"Nie jestem skłonny przyspieszać tej decyzji. Tę kwestię w pewnym momencie przystopowałem, gdyż pośpiech nie zawsze na dobre wychodzi" - oświadczył w rozmowie z agencją BNS. Dodał, że w sprawie upamiętnienia w Wilnie Lecha Kaczyńskiego należy przede wszystkim "wyjaśnić wszystkie zawiłości".

Reklama

Inicjatywa nazwania stołecznej ulicy imieniem zmarłego prezydenta zrodziła się tuż po katastrofie samolotu pod Smoleńskiem w kwietniu 2010 roku. Władze miasta zaproponowały nawet ulicę - w centrum Wilna, tuż przy głównej alei Gedymina. Wynikła jednak dyskusja, w jakiej formie ma być zapisane nazwisko prezydenta: w formie polskiej - "Lecha Kaczyńskiego" czy w formie zlituanizowanej - "Lecho Kacynskio" z literą "c" z odwróconym daszkiem.

W związku z tym, że nie znaleziono porozumienia w tej sprawie, postanowiono decyzję odroczyć.

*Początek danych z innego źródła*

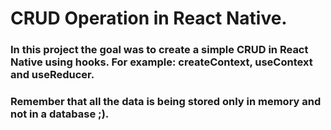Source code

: # CRUD Operation in React Native.

### In this project the goal was to create a simple CRUD in React Native using hooks. For example: createContext, useContext and useReducer.

### Remember that all the data is being stored only in memory and not in a database ;).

Innym powodem nieprzyspieszania decyzji był wniosek komisji samorządu Wilna ds. nazewnictwa ulic, pomników i tablic pamiątkowych, w którym napisano, że ulicom przyznaje się imiona znanych osobistości po co najmniej pięciu latach od ich śmierci.

Kamiński nie ukrywa, że w sprawie upamiętnienia tragicznie zmarłego prezydenta Polski w Wilnie brak też dobrych chęci. Przytoczył on przykład Gruzji, gdzie w Tbilisi imieniem Lecha i Marii Kaczyńskich nazwano bulwar, a nazwisko pary prezydenckiej zostało zapisane w trzech językach: angielskim, polskim i gruzińskim.

"Jeżeli nie będziemy chcieli rozstrzygnąć tej kwestii, to i nie rozstrzygniemy" - powiedział wicemer Wilna.